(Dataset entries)
• • • • •
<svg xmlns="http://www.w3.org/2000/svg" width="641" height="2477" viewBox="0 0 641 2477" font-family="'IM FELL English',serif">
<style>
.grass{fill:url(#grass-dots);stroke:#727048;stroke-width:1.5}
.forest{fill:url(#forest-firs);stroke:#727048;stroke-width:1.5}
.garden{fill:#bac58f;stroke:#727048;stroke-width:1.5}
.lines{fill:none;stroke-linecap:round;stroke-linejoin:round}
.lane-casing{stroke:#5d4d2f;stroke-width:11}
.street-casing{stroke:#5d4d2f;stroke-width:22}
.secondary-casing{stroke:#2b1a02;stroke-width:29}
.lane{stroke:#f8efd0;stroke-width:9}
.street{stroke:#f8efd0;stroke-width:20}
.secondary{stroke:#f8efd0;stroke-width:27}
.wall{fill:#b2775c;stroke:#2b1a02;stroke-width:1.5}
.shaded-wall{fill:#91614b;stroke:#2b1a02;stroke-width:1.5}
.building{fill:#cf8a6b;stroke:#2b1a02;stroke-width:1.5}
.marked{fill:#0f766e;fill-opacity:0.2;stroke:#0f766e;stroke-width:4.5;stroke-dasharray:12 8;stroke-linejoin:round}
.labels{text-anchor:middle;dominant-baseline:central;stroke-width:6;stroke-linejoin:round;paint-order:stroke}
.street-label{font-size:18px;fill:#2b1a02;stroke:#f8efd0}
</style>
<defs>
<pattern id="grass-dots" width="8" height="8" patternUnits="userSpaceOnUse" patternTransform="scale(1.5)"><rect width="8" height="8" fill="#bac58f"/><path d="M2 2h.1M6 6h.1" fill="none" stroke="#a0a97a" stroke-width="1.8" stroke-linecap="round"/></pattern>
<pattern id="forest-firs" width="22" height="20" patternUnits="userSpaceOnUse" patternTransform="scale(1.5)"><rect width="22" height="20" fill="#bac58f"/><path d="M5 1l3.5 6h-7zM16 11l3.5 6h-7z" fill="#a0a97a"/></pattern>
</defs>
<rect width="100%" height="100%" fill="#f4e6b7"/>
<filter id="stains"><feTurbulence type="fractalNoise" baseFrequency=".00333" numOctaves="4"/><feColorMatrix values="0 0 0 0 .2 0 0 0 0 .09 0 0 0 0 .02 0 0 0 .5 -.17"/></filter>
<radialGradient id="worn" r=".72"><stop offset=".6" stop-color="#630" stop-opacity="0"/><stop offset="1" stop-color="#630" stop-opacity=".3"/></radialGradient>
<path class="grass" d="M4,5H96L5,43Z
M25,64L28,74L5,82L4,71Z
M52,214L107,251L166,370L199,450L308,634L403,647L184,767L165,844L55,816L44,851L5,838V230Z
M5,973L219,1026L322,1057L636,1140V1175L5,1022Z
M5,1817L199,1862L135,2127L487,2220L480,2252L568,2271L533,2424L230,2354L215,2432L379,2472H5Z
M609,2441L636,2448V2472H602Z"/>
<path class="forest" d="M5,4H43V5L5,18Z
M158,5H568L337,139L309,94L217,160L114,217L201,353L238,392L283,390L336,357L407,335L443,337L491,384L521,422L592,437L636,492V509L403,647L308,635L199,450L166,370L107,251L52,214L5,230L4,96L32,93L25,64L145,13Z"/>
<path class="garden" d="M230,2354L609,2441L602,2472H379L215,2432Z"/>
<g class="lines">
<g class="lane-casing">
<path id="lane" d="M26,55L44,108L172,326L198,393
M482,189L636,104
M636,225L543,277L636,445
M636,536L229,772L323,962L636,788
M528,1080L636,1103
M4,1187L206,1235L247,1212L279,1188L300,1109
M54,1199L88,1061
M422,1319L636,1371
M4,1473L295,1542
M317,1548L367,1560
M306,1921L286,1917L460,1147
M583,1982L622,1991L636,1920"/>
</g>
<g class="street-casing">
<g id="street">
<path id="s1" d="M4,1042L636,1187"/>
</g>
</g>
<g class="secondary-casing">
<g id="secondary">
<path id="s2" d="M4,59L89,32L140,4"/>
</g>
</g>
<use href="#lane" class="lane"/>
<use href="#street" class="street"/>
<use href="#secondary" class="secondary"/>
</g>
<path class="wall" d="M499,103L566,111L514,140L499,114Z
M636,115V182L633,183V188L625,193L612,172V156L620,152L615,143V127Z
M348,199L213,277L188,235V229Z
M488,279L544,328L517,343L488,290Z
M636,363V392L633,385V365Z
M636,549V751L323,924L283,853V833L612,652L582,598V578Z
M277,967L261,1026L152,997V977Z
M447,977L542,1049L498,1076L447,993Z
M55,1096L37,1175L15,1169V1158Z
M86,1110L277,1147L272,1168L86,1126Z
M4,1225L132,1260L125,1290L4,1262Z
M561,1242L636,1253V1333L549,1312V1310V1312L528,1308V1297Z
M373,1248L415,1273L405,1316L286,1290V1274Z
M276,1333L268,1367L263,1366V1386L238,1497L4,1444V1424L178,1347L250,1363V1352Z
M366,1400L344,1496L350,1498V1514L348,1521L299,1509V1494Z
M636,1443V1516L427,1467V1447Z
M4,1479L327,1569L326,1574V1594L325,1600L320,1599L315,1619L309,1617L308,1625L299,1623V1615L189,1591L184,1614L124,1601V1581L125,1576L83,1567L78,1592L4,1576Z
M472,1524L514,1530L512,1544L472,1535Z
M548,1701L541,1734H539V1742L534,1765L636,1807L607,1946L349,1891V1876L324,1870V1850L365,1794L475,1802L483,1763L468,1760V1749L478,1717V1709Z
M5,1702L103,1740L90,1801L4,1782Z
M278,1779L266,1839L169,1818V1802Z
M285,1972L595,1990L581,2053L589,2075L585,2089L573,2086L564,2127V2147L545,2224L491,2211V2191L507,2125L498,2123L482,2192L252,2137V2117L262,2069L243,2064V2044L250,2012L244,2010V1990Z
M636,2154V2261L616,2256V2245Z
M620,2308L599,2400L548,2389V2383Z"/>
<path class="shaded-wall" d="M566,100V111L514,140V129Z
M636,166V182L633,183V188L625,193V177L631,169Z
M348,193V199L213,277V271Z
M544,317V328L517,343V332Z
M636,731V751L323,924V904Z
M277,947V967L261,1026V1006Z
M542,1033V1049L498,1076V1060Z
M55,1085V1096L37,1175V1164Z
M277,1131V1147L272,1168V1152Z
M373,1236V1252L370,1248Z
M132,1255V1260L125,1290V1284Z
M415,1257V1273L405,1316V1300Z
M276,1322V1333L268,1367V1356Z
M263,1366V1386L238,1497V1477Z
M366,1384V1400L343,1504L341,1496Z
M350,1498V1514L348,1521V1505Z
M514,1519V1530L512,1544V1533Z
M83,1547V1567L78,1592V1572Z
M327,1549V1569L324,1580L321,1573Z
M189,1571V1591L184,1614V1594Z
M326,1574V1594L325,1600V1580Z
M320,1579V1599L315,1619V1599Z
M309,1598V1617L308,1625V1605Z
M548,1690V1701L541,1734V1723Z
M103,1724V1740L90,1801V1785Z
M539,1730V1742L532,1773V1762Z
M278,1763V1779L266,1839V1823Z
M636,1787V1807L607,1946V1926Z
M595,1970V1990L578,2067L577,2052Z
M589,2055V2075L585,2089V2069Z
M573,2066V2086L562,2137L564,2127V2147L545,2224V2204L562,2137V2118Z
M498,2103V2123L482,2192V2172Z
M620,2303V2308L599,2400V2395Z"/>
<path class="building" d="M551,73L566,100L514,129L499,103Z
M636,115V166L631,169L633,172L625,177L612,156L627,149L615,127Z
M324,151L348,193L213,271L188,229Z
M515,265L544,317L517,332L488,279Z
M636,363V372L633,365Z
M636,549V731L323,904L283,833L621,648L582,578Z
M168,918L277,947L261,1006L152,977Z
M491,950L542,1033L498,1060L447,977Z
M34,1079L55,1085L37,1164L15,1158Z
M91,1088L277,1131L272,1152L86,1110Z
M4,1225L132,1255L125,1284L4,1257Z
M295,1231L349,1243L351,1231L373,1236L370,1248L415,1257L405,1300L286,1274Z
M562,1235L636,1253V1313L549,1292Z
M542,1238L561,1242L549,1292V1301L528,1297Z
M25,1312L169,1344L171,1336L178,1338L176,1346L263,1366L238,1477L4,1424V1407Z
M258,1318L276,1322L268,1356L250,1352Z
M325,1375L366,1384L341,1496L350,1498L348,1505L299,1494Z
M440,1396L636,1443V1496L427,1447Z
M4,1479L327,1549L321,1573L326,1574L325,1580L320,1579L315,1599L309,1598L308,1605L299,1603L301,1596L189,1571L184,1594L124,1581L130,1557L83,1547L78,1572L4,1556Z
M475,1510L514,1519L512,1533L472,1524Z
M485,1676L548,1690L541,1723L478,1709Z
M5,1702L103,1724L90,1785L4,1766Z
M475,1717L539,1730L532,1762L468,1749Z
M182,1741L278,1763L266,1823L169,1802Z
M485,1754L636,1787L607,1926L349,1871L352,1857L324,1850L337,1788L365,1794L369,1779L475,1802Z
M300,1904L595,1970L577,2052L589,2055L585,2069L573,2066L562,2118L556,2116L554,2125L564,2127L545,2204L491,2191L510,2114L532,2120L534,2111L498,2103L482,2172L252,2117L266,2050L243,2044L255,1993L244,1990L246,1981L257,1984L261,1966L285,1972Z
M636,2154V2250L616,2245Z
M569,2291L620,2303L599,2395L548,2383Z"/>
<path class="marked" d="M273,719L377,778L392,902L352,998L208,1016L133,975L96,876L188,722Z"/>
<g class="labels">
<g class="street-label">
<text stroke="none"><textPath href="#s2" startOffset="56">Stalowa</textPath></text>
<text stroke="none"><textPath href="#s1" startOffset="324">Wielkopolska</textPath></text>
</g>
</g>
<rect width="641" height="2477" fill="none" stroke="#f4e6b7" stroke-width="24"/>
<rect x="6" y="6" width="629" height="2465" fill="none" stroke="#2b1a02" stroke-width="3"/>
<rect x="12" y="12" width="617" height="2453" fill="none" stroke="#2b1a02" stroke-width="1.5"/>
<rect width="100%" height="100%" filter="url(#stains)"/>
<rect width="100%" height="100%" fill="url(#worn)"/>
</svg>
• • • • •
• PROBLEM TO WORK ON
Your task is to copy every line in the entries that holds the string "labels".

• EXPECTED OUTPUT
.labels{text-anchor:middle;dominant-baseline:central;stroke-width:6;stroke-linejoin:round;paint-order:stroke}
<g class="labels">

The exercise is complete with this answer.